The Bishop co-op even built 150 houses to rent to working families. The names of some of these streets, like Co-operative Street in Shildon, betray their origins, but less obviously in places like Bishop Auckland and Dean Bank, there are streets that bear the names of men on the co-operative committee: Kellett, Raine, Hutchinson, May, Owen, Holyoake, Neale, Blandford…

Coundon was an obvious place for the co-op to reach with its tentacles. Coundon had commenced as an agricultural centre – its name, Cunadun, means “hill of cows” – but had flourished in the railway era once it was reached by the Chilton branchline of the Clarence Railway in 1835. Its population in 1801 had been 163; by 1871 it was 3,513; by 1911, it was 6,912. No wonder the co-op wanted a piece of this action.

In 1890, it bought a paddock belonging to Sir William Eden, of Windlestone Hall, for £1,500, and for a further £3,801, it built the store that was ready for opening on April 24, 1903.

The “esteemed and genial” treasurer, James Davison, a pitman from Auckland Park, performed the honours with “a neat and characteristic address”.

He was assisted by secretary Thomas Readshaw, who had started as a leadminer in Cumbria before coming to Shildon to mine coal.
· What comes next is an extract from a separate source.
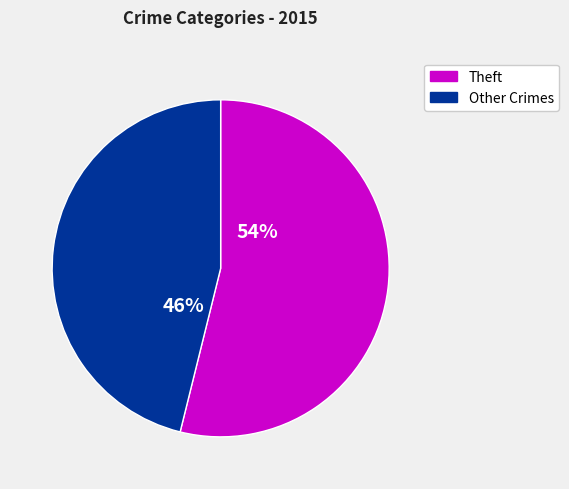

How many slices are in this pie chart?

2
He rose to be master wasteman at the Adelaide Colliery until he lost his job in the strike of 1892 and turned to the co-op.

Also present was general secretary Henry Kellett, who is a giant figure in the co-op’s history. His career down Shincliffe Colliery finished after seven years in 1872 when he was badly injured in an accident. Forced to work in a shop, he was the inspiration behind much of the co-op’s late 19th Century expansion.

The Coundon branch had all you could possibly need: upstairs was drapery, millinery and boots; downstairs was grocery and butchery. The slaughterhouse was at the rear and next to it was a field – now a recreation ground – where the animals arrived after being walked from the fields and where they awaited their final curtain.

The shop served its community until 1967 and then it was a storehouse until it was bought by Frank Johnson in 1985. Frank had many business lines, including a wallpaper stall on markets from Stockton to Wallsend, and his mother-in-law, Eileen Brownbridge, had started work in the Coundon co-op cash office from when she left school at 15.

The cash office was connected to the front counter by a pneumatic tube – such wonderful things figure in many people’s earliest retail memories. The counter assistant would put the customer’s cash and invoice into a capsule, pop it into the pneumatic tube and compressed air would whoosh it around the store to the cash office. There, Eileen would open the capsule, record the sale, put in the correct change and whoosh back to the counter.

There are many advantages to internet shopping, but none of them can match the magic of a pneumatic tube whizzing at headheight around a department store.

Anyway, Frank and his wife, Susan, established the Wear Valley Decorating Centre in the Coundon co-op, and gradually restored the building to something like its original glory.

It contained four large Brazilian mahogany counters – one they gave to Beamish Museum with other co-op curios, two were shipped to the US but the final one retains pride of place in the store.

“It’s not the perfect location or layout, because it has got so many nooks and crannies, but it is a beautiful building,” says Helen Johnson, Susan and Frank’s daughter who now runs the decorating centre. “We’ve kept it traditional and people seem to like shopping here.”

Not that it is totally traditional: Helen’s just launched a new website, decoratingcentreonline.co.uk, and so the 1903 Coundon co-op has made it into the 21st Century.